São Paulo- O presidente da Força Sindical, Paulo Pereira da Silva, o Paulinho, considerou uma afronta os resultados da pesquisa da Organização Internacional do Trabalho (OIT) divulgados anteontem. O estudo afirma que o Brasil tem a menor jornada de trabalho anual da América Latina e que os brasileiros têm produtividade menor. ''Discordamos veementemente dos dados da pesquisa. Eles não condizem com a realidade'', afirmou o sindicalista, por meio de comunicado.
O estudo da OIT prejudica o sindicalismo brasileiro, segundo Paulinho, justamente no momento em que se busca uma redução na jornada de trabalho. ''A OIT parece estar a serviço de grupos empresariais para prejudicar essas negociações, em pauta no Fórum Nacional do Trabalho'', finalizou.
A Força argumenta, com base em dados do Departamento Intersindical de Estatística e Estudos Sócio-econômicos (Dieese), que 57,5% dos trabalhadores no comércio e 43,9% dos empregados em outros setores têm uma jornada semanal acima de 44 horas, superior à média da carga européia. Usa também dados do Instituto Brasileiro de Geografia e Estatítica (IBGE) para demonstrar que a produtividade de alguns setores da indústria, como o têxtil, o automotivo e o farmacêutico cresceu mais de 50% entre 1992 e 1998.
+-------+
Experimente:
No texto sobre a pesquisa da OIT, qual percentual dos trabalhadores no comércio tem jornada semanal acima de 44 horas, segundo os dados do Dieese citados pela Força?

Dados fornecidos:
+-------+
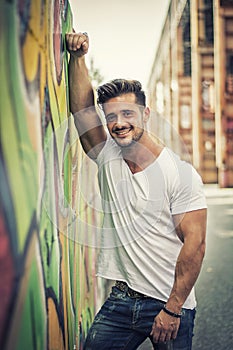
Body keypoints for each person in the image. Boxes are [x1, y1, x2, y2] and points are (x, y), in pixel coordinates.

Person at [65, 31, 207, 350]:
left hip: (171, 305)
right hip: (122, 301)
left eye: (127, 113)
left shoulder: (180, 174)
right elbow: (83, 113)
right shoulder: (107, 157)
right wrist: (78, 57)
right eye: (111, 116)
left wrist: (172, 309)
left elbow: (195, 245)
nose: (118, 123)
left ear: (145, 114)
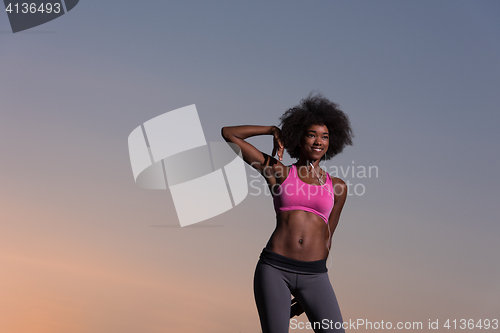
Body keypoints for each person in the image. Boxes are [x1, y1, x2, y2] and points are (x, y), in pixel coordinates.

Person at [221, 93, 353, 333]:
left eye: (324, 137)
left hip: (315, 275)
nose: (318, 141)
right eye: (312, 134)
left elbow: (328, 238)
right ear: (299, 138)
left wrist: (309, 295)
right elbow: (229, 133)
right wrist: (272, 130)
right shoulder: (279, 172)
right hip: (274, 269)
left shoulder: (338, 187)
+-------+
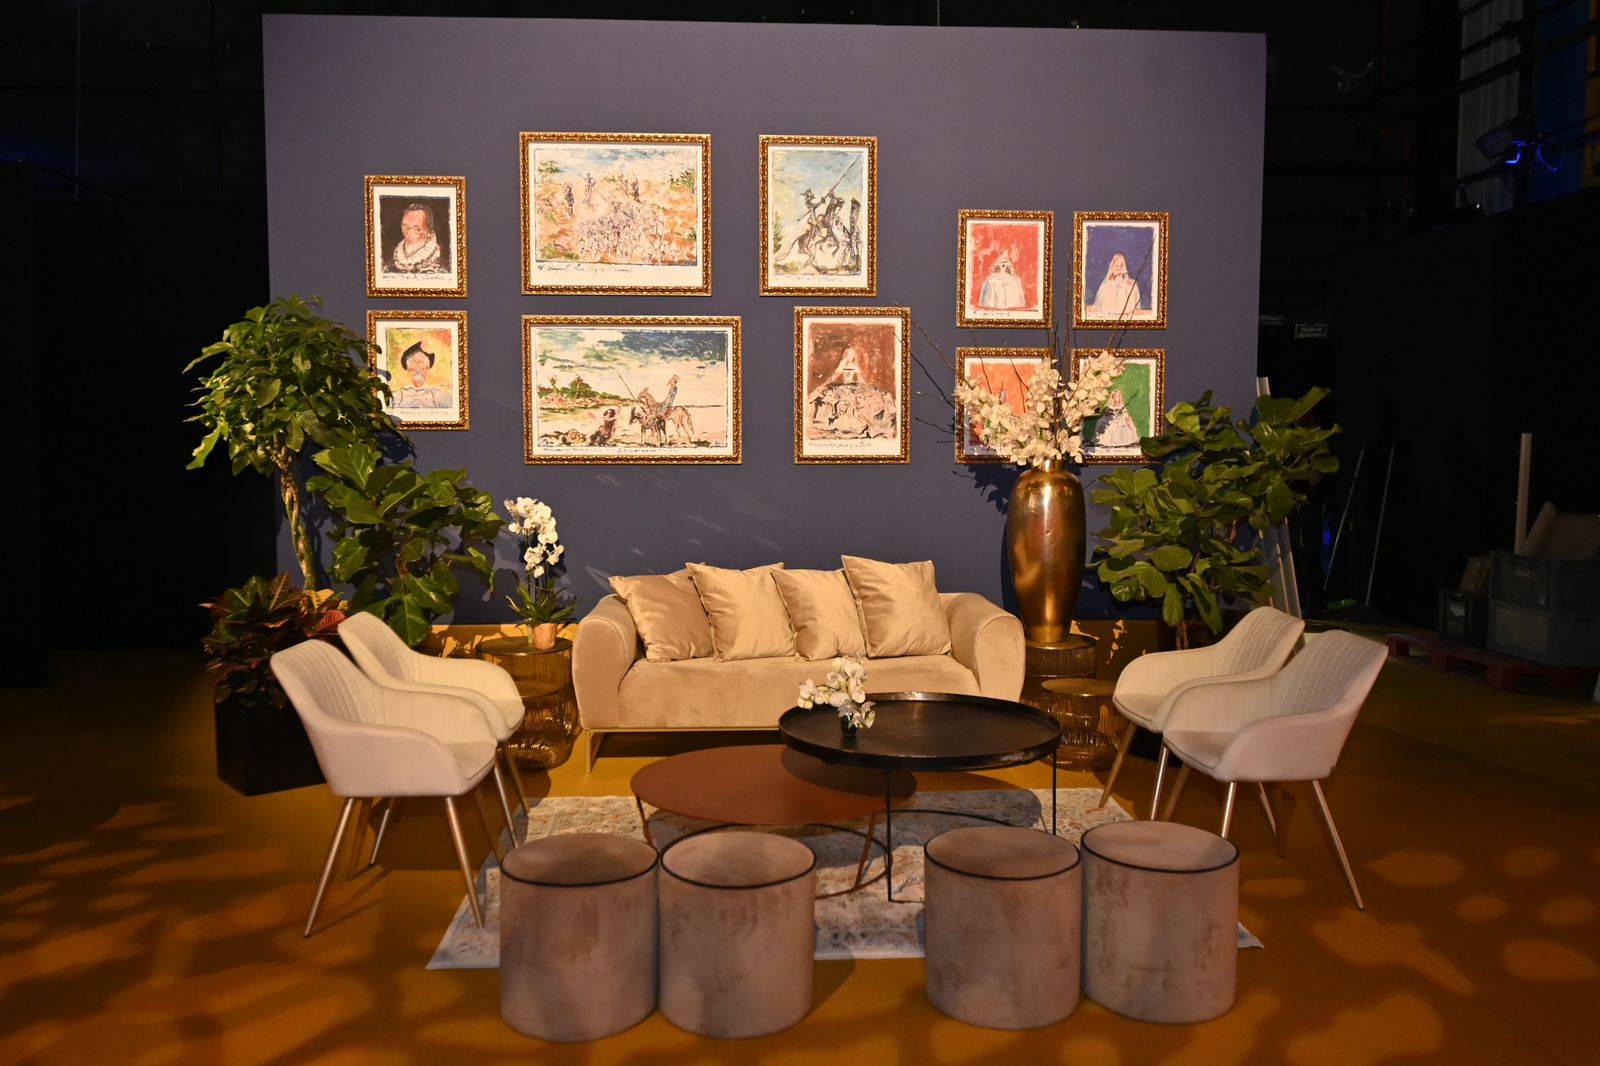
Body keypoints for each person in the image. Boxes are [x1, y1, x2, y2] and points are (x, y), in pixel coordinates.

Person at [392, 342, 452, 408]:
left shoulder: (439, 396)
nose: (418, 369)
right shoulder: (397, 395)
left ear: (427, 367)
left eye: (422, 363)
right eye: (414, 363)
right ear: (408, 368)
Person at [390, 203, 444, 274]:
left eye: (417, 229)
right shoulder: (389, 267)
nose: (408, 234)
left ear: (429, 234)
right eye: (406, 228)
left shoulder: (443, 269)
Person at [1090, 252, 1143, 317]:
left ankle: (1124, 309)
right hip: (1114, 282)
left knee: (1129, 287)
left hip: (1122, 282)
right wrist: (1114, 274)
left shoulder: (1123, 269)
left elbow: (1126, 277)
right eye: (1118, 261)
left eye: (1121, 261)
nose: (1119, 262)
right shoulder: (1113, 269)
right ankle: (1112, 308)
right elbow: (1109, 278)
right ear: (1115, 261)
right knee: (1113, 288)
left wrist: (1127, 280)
+-------+
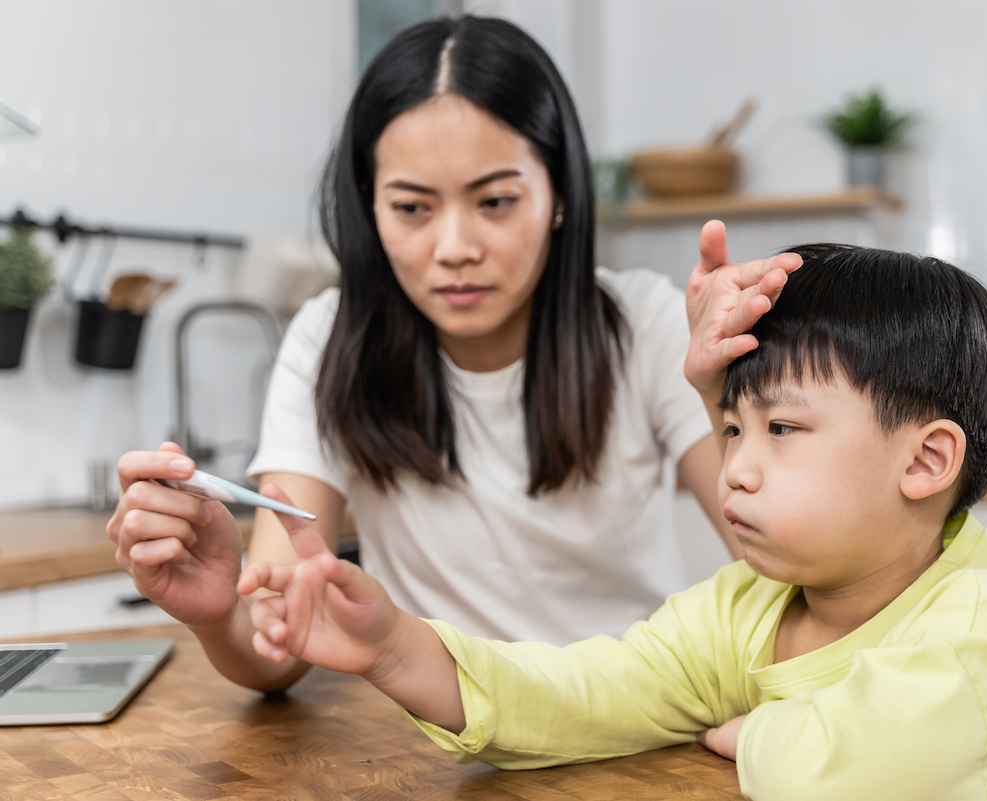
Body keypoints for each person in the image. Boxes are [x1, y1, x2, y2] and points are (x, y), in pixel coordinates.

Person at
+-------+
Resultado abaixo:
57,5% dos trabalhadores no comércio.